EXERCISE TEXT.
I was looking for a simple PDF parser library and found this one, but it only worked from files on-disk. My use case required me to process data in-memory, so I've adapted it.
It's pretty much a copy-pasta of the relevant functions which were then modified slightly. Hopefully I'll get around to reimplementing this properly from scratch, or with some major refactoring. For now, it serves the purpose for my PoC.
Usage should be something like:
import "github.com/redskal/pdf_parser"
pdf, err := pdf_parser.ParsePdfInMem(byteArrayOfPdfFile)
pdf.GetTitle()
pdf.GetAuthor()
pdf.GetCreator()
pdf.GetISBN()
pdf.GetPublishers() []string
pdf.GetLanguages() []string
pdf.GetDescription()
pdf.GetPagesCount()
Original README is below.
Go library for parsing pdf metadata information
MIT
import "github.com/flotzilla/pdf_parser"

SUPPLIED RECORDS.
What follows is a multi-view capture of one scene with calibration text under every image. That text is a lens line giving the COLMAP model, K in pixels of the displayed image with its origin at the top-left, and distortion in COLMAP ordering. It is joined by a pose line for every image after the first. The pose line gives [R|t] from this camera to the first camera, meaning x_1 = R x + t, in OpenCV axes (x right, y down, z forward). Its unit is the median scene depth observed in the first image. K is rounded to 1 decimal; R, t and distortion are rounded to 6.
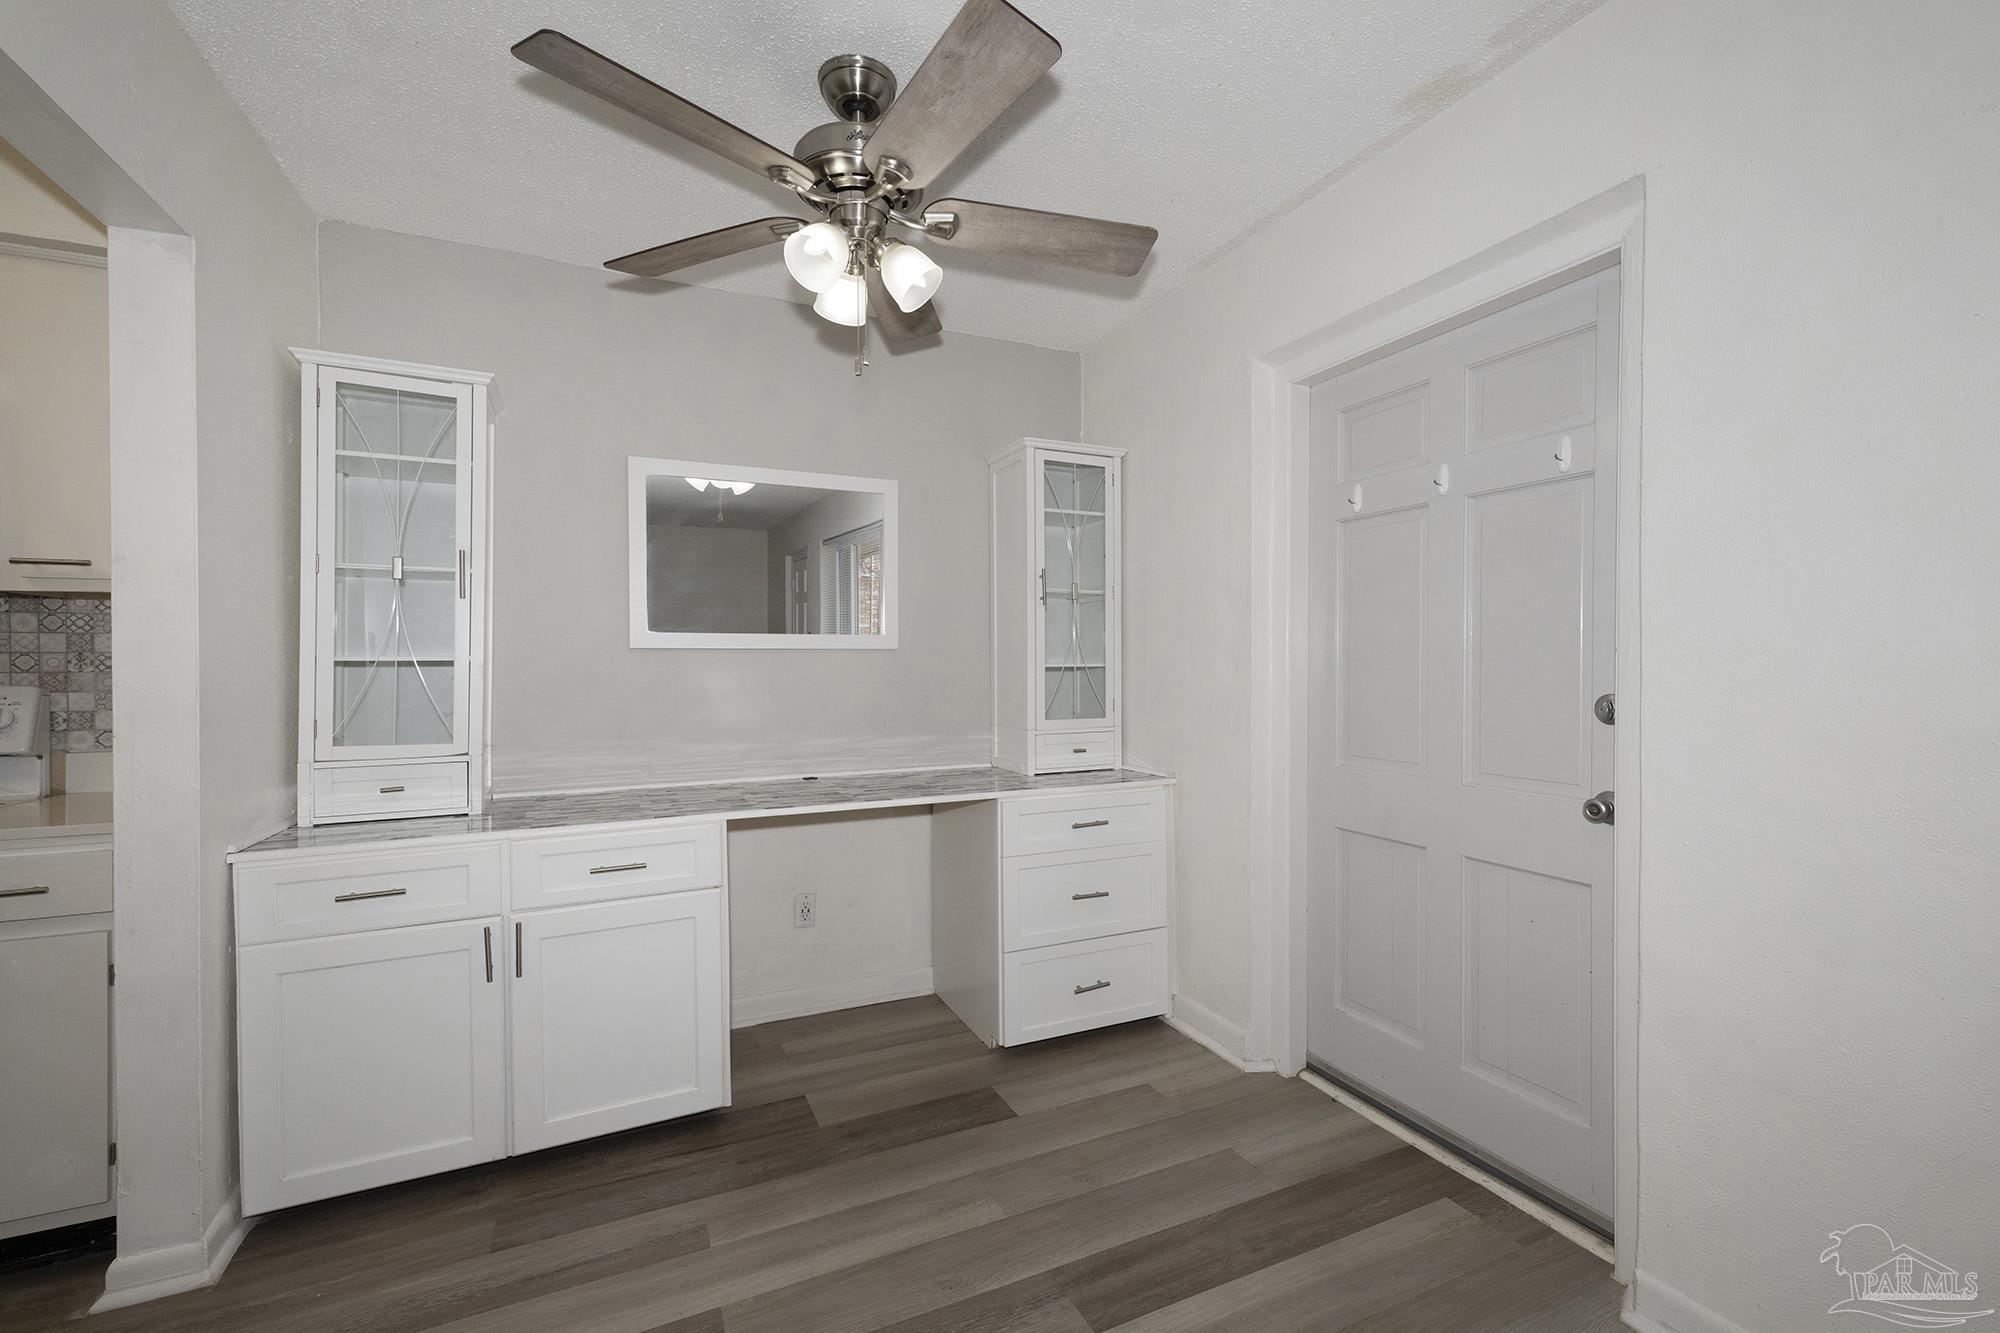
lens RADIAL K [[857.8, 0, 1005.5], [0, 857.8, 672.4], [0, 0, 1]] dist [0.010551, -0.000040]
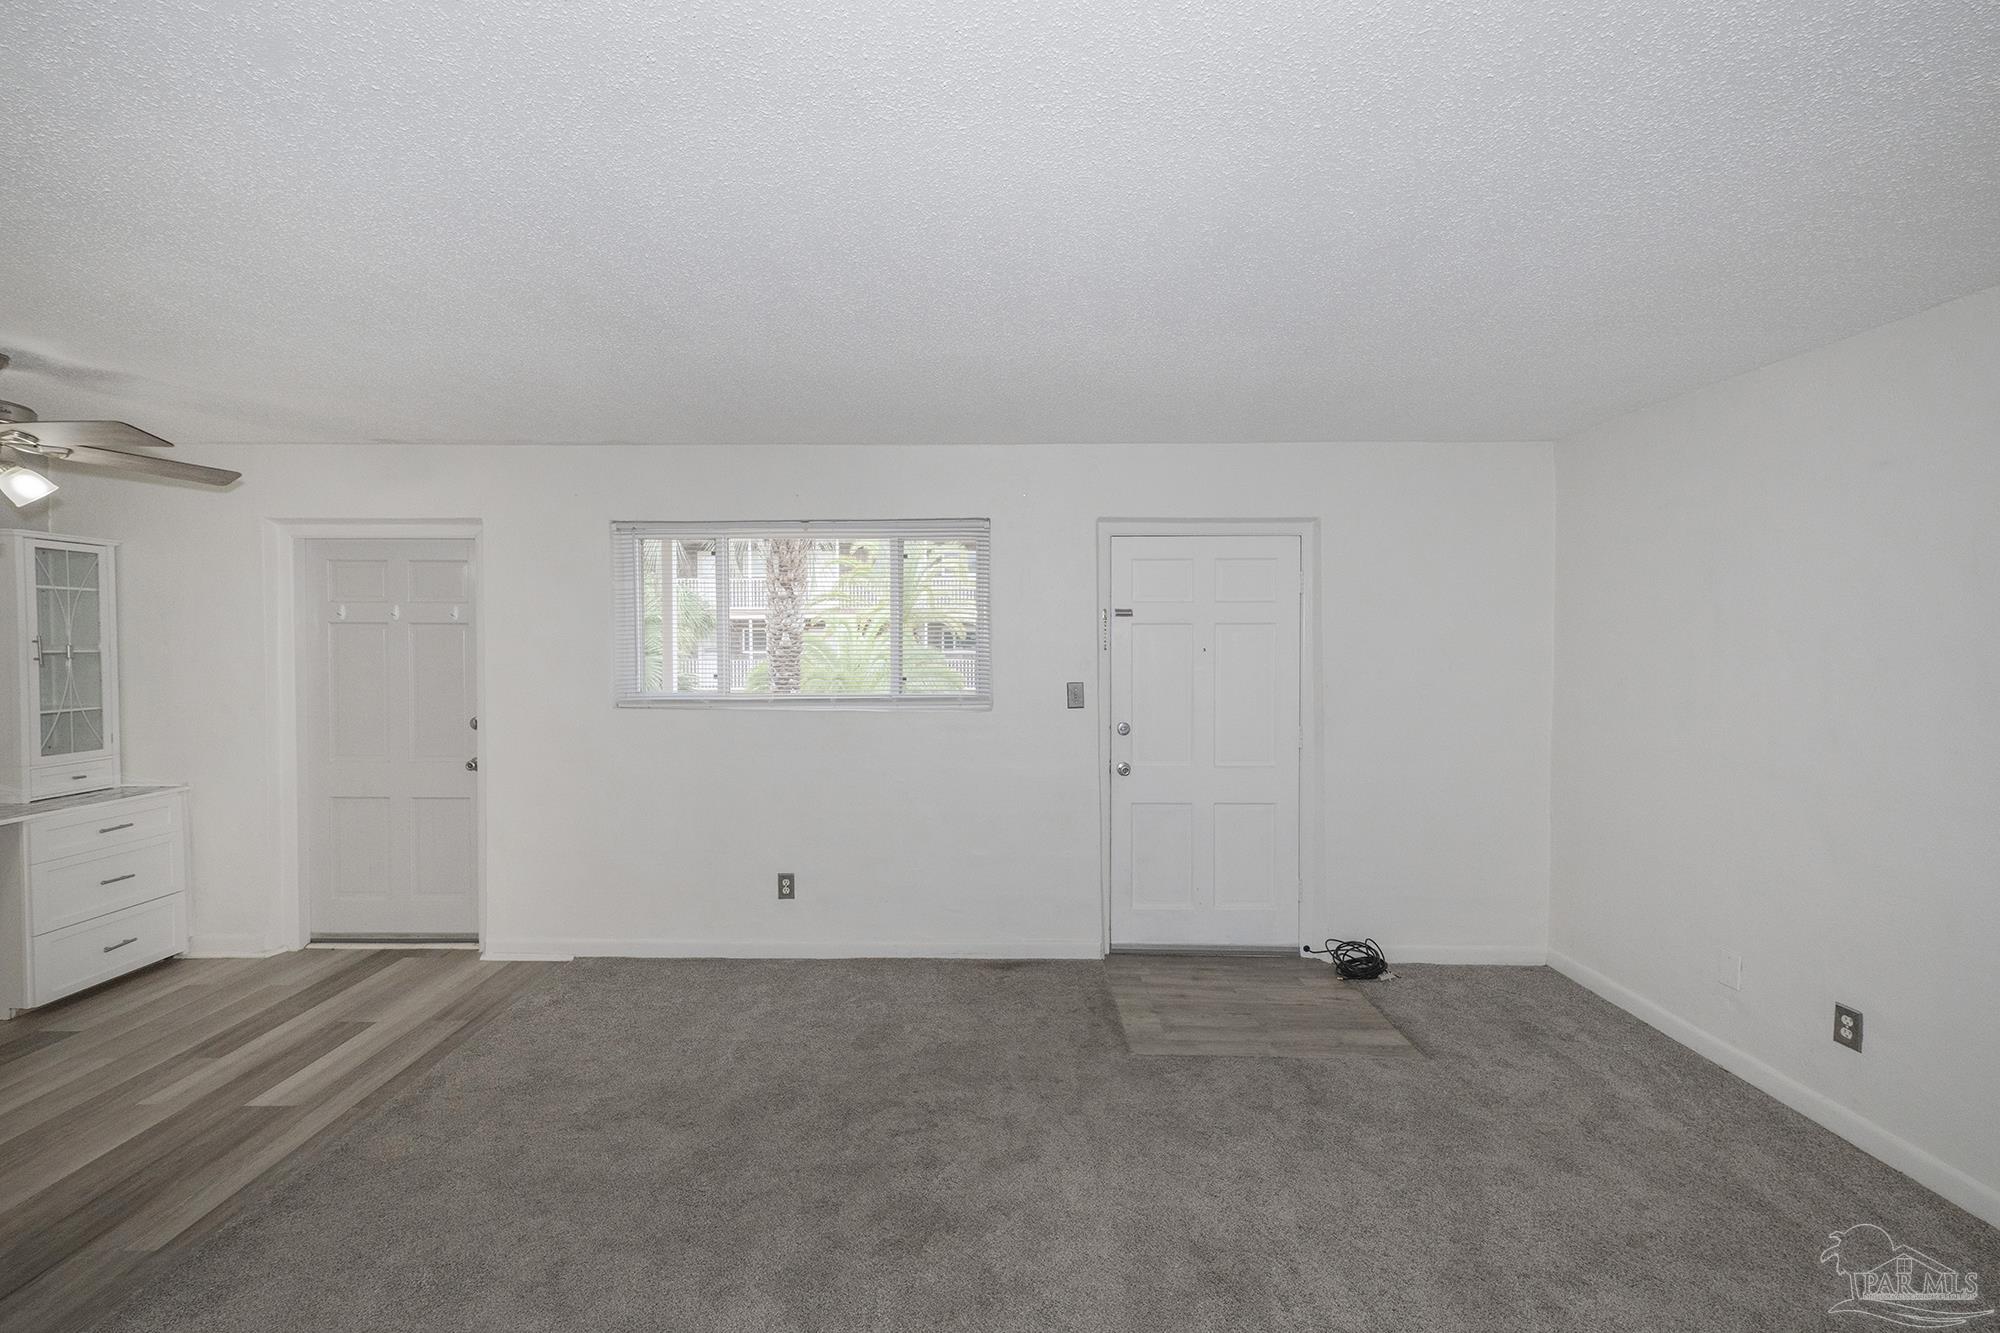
lens RADIAL K [[809.9, 0, 978.4], [0, 809.9, 662.0], [0, 0, 1]] dist [0.010967, 0.000147]
pose [[0.433554, -0.018637, 0.900935, -0.596283], [0.005548, 0.999822, 0.018013, -0.130998], [-0.901110, -0.002812, 0.433581, -1.014863]]
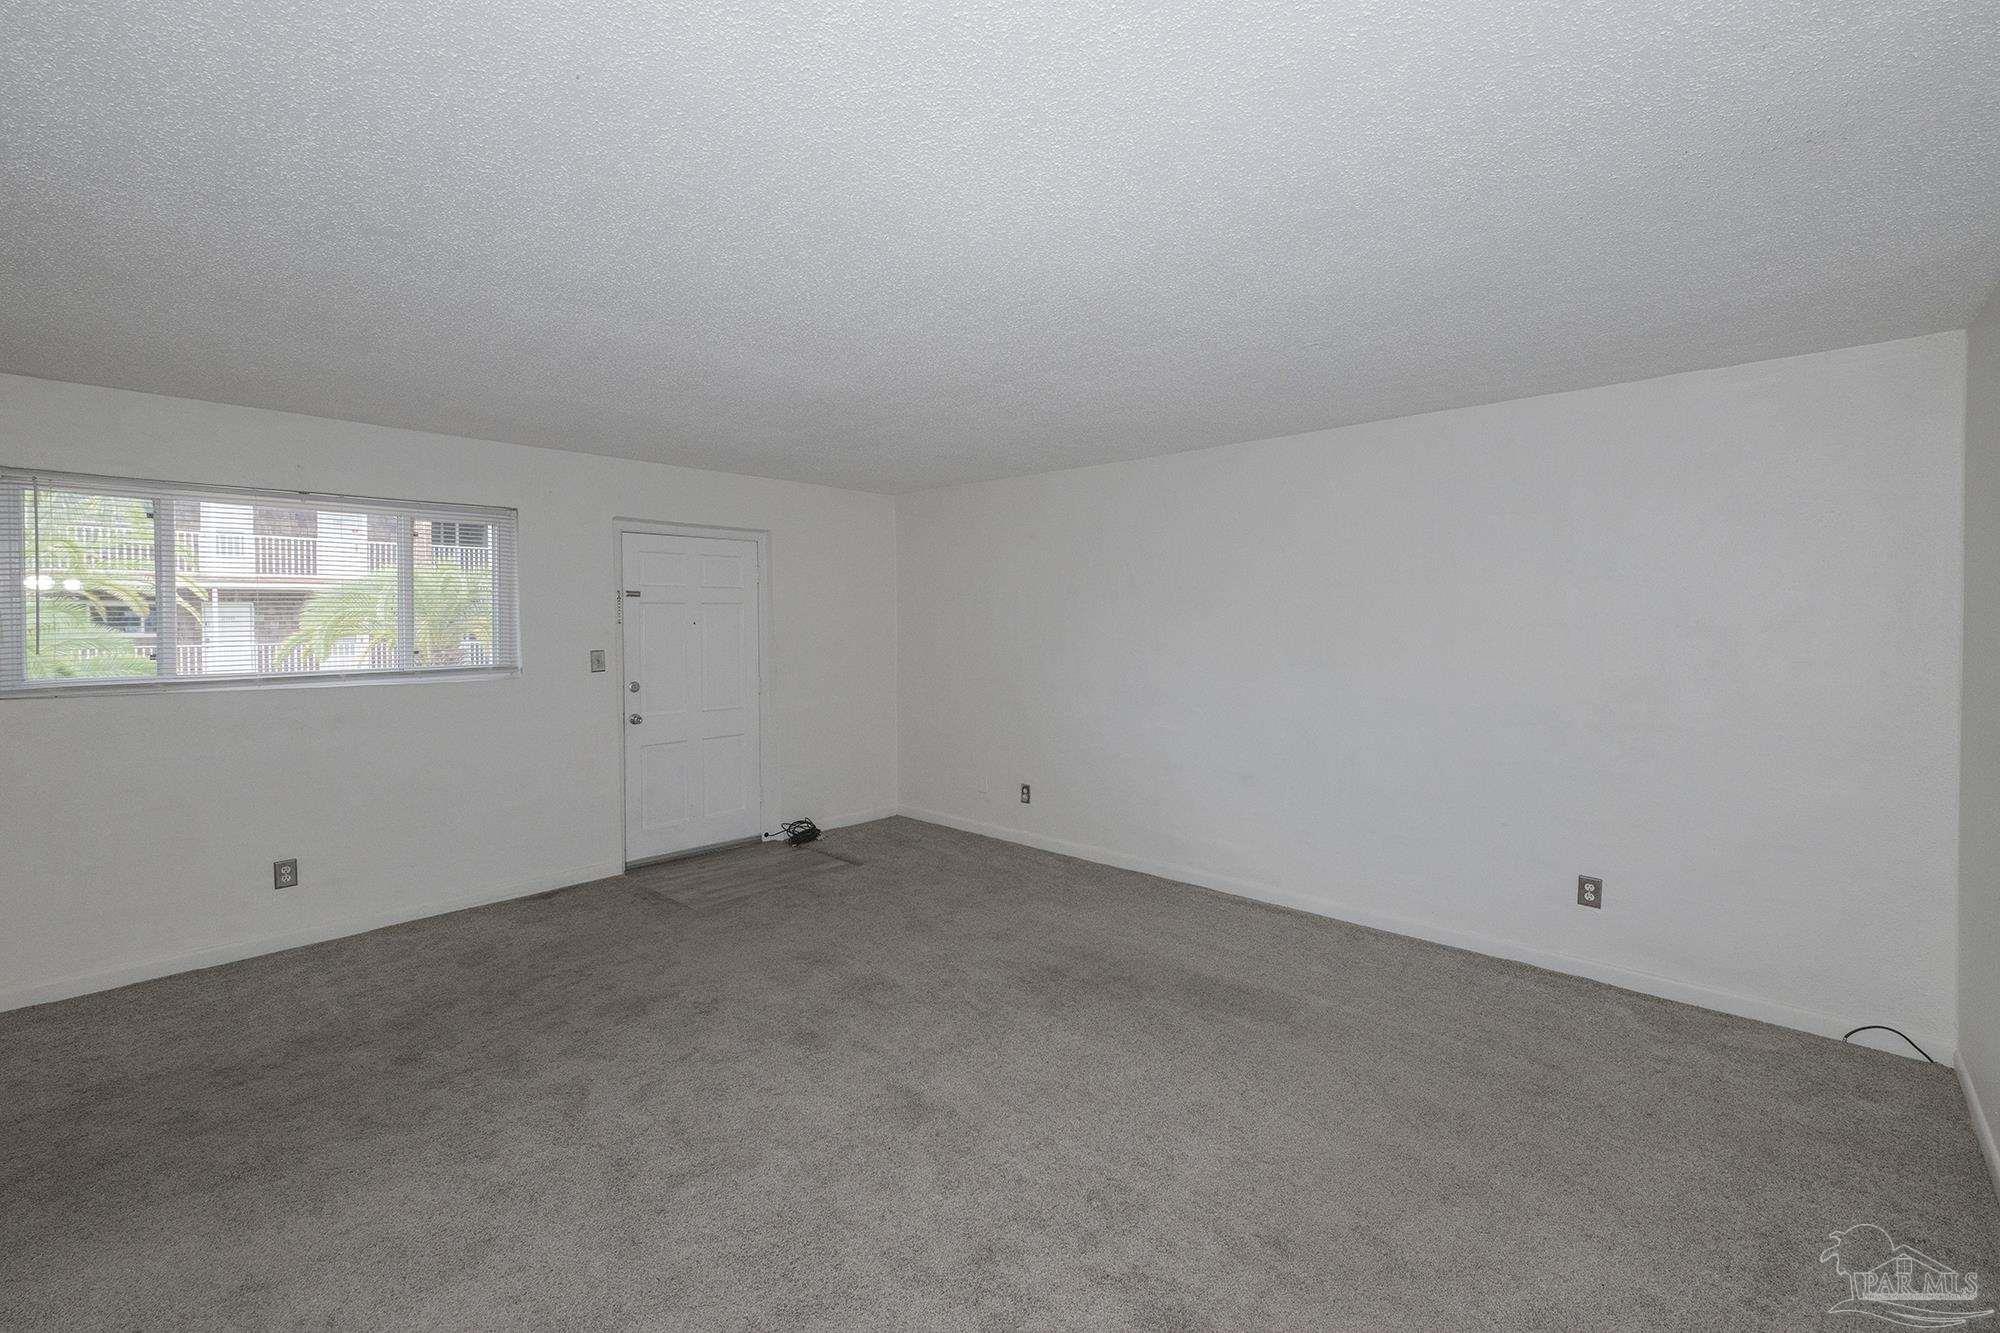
lens RADIAL K [[856.4, 0, 1005.0], [0, 856.4, 623.9], [0, 0, 1]] dist [0.021647, 0.000021]
pose [[-0.381884, 0.001147, 0.924209, -1.434310], [0.011992, 0.999921, 0.003714, -0.118967], [-0.924132, 0.012501, -0.381868, -0.564361]]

TASK 1.
From the PDF parser README, output the passage starting at "pdf, err := pdf_parser.ParsePdfInMem(byteArrayOfPdfFile)" and ending at "pdf.GetDescription()", word for word.
TASK 2.
In the PDF parser README, which function is shown for parsing a PDF held in memory?
TASK 3.
Extend the PDF parser README past its final line.
You won't need the records for any of this.

TASK RESPONSE 1.
pdf, err := pdf_parser.ParsePdfInMem(byteArrayOfPdfFile)
pdf.GetTitle()
pdf.GetAuthor()
pdf.GetCreator()
pdf.GetISBN()
pdf.GetPublishers() []string
pdf.GetLanguages() []string
pdf.GetDescription()

TASK RESPONSE 2.
ParsePdfInMem

TASK RESPONSE 3.
// parse file
pdf, errors := pdf_parser.ParsePdf("filepath/file.pdf")
// main functions
pdf.GetTitle()
pdf.GetAuthor()
pdf.GetCreator()
pdf.GetISBN()
pdf.GetPublishers() []string
pdf.GetLanguages() []string
pdf.GetDescription()
pdf.GetPagesCount()
Using with custom github.com/sirupsen/logrus
logger
import "github.com/flotzilla/pdf_parser"
l := logger.New()
l.SetOutput(os.Stdout)
lg.SetFormatter(&logger.JSONFormatter{})
SetLogger(lg)
file, _ := filepath.Abs("filepath/file.pdf")
pdf, err := ParsePdf(file)